Вдоль улицы лежали накатанные солдатами бревна. Перед каждым стояло солдата по два-три. Подходя к ближнему, казаки протягивали захваченные из дома кнуты. Потом, подложив под грудь снятые загодя рубахи, ложились на бревна. Стерпев вразумляющее число ударов, вставали, хмуро глядя под ноги, шли до телеги, рычали имена. Кинув взгляд на спину, капрал ставил против очередного крестик.
Отпоротые расходились по домам пороть баб. Заборы давно очистились, казачек ровно сдуло – казаки не простили б им своего позора. Лишь мальчишки один за другим бегали расшептывать матерям, как испороли тятю.
Солдаты работали равнодушно. Кто сам не сведался еще с палкой, того она ждала. С этим в казарме свыкались быстро. Только руководивший наказанием прапорщик, начавший службу в люльке, придя в азарт, строго следил за должным взмахом кнутодержащих рук.

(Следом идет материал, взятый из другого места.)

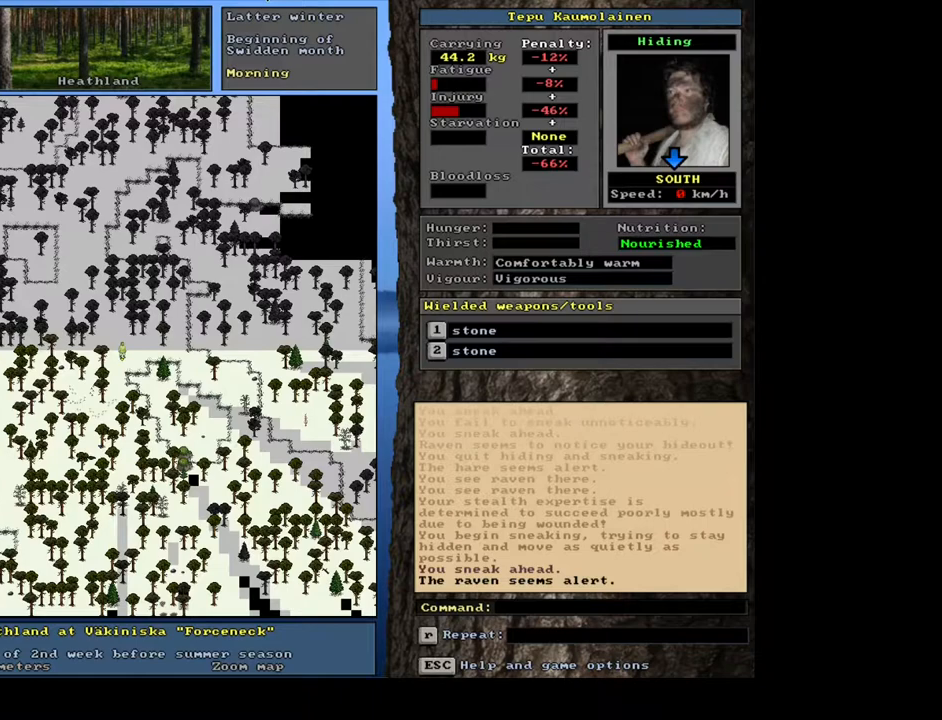
{"keys": ["ctrl_l"], "mouse": [], "events": [[183, "num2", "down"], [300, "num2", "up"]]}
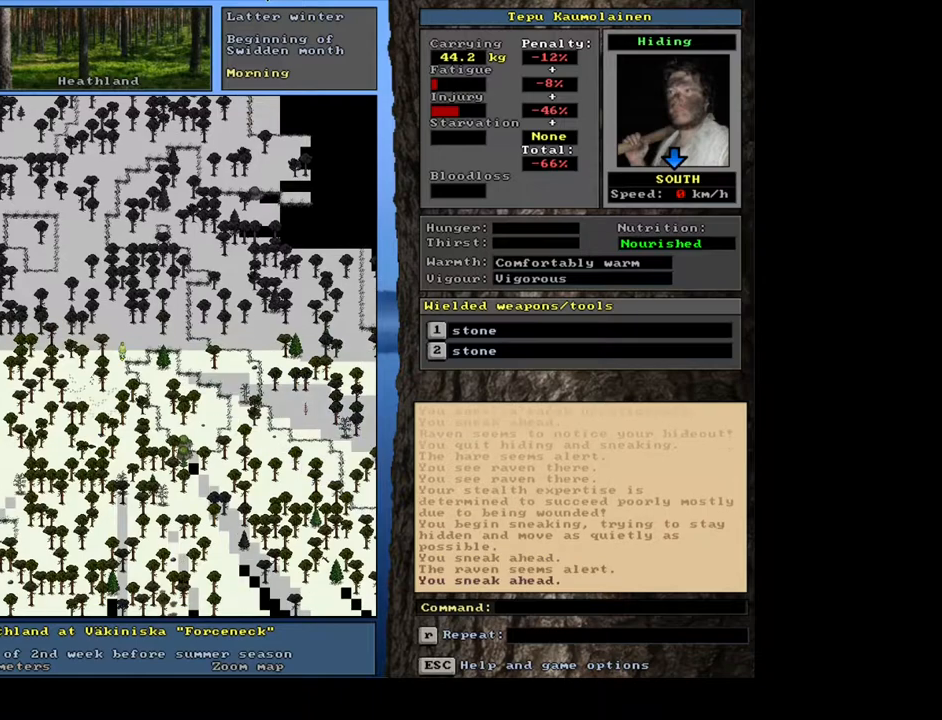
{"keys": ["ctrl_l"], "mouse": [], "events": []}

У одного из бревен он приостановился.
– Как опускаешь?! Гладишь, пастуший сын! Жалеешь?! – вырвав кнут, прапорщик отвернул кнутовищем лицо солдата. Даже казак поморщился, услыша сыгравший о скулу плотный ольховый черенок.
– Горячо ложит, ва-аше благородие… не сомневайтесь, – приподняв голову, уверил он.
Но заступничество только распалило. Офицер готов был растянуть на бревне заместо казака вызвавшего гнев солдата.
– Позвольте спробовать? – замешался в горячку Никифор Фролов. – Дурак, ей-ей дурак! – сторонясь прапорщика, ругнул он солдата. – Оно под шинель запихали тебя не чужие горбы править… По чужим станешь страдать – свой наживешь до срока. Свыкайся, Федя, а то обдерут в другой раз. Теперьча подвинься, – поплевав на ладони, Никифор отступил ли шаг, примерился. – Ну, что, хуторянин, встретимся?
Казак отвернулся, широко раздувая ноздри, потянул от сруба смоляной сосновый дух.
– Плати, ирод.
От плеча ожег денщик казачью спину. Оглянулся на прапорщика. Тот не скрыл довольства. Отломив десятую плеть, Никифор подивился злой силе, с какой терпел казак тяжелую его руку. Никифор уважал упрямых за дело людей и сбавил удары. Почувствовав это, казак скосил на него красный от лопнувших сосудиков глаз.
– Устал… служилый?
– Скучно с тобой.
Едва прапорщик ушел, Никифор отшвырнул кнут, подступил к растерявшемуся Федору, больно сжал локоть.
– Запомни хоть его, чучело.
Казак не поднимался. Двое солдат, ухватив за подмышки, отволокли его в тень ближнего забора. В сторонке присел на корточки Федор…
Две недели стояли солдаты на хуторе. Тамарский затосковал. Попробовал прижать в сенях хозяйскую дочь – только больно ударился о перегородку. Казак хворал. Дубленая кожа удержала сыромятину кнута, но внутрях что-то перехлестнулось. Наконец прискакал верховой, привез пакет. Властью начальника штаба корпуса команда, вверенная подпоручику, в составе других войск, отзывалась в летний лагерь под Оренбург.